1. 26

Users running the most recent versions of WhatsApp on any platform now get full end to end encryption for every message they send and every WhatsApp call they make when communicating with each other.

  1.  

  2. 3

    Once a client recognizes a contact as being fully e2e capable, it will not permit transmitting plaintext to that contact, even if that contact were to downgrade to a version of the software that is not fully e2e capable. This prevents the server or a network attacker from being able to perform a downgrade attack.
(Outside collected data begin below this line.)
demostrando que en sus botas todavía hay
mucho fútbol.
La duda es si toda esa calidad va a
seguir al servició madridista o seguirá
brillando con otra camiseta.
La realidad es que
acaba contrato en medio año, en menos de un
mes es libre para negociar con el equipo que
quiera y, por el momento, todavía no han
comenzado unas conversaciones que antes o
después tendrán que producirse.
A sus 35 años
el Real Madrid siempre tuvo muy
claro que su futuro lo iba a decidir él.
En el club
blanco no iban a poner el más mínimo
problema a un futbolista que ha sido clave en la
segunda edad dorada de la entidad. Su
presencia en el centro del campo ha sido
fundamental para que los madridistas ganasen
    I’m curious to see how this goes over, given that it’s trading convenience for security, and that tends to be a hard sell.

    1. 6

      The upside is that downgrading mobile software is an extremely painful operation, IME, and almost no users know how to do it.

    2. 2

      Curious to see how other chat networks (Facebook’s Messenger, Skype, etc.) will react to this.

      1. 4

        Based off of their previous reactions to similar events, not at all?

        1. 1

          Zing! But seriously, I expect other services to start using (stronger) encryption in light of this and the Apple thing.

      2. 1

        The problem is a) how does a user verify this without trusting an icon on the screen rendered by the app itself, and b) how do we verify that all data is being sent encrypted at all times?
        I think the only way to do this is via rules enforced by the OS. Something like, the OS manages the certificates, the app is only allowed to connect via a special OS specific “encrypted communication api” that manages the certificates and connection. If you want end to end encryption the only good way to swap keys is offline/in person, not via the internet which is another hurdle.
        The other question is how can we trust the OS? For closed source OSs I’d say we can’t.

        1. 1

          None of those are good reasons not to celebrate a significant improvement in practical/applied security for half a billion people.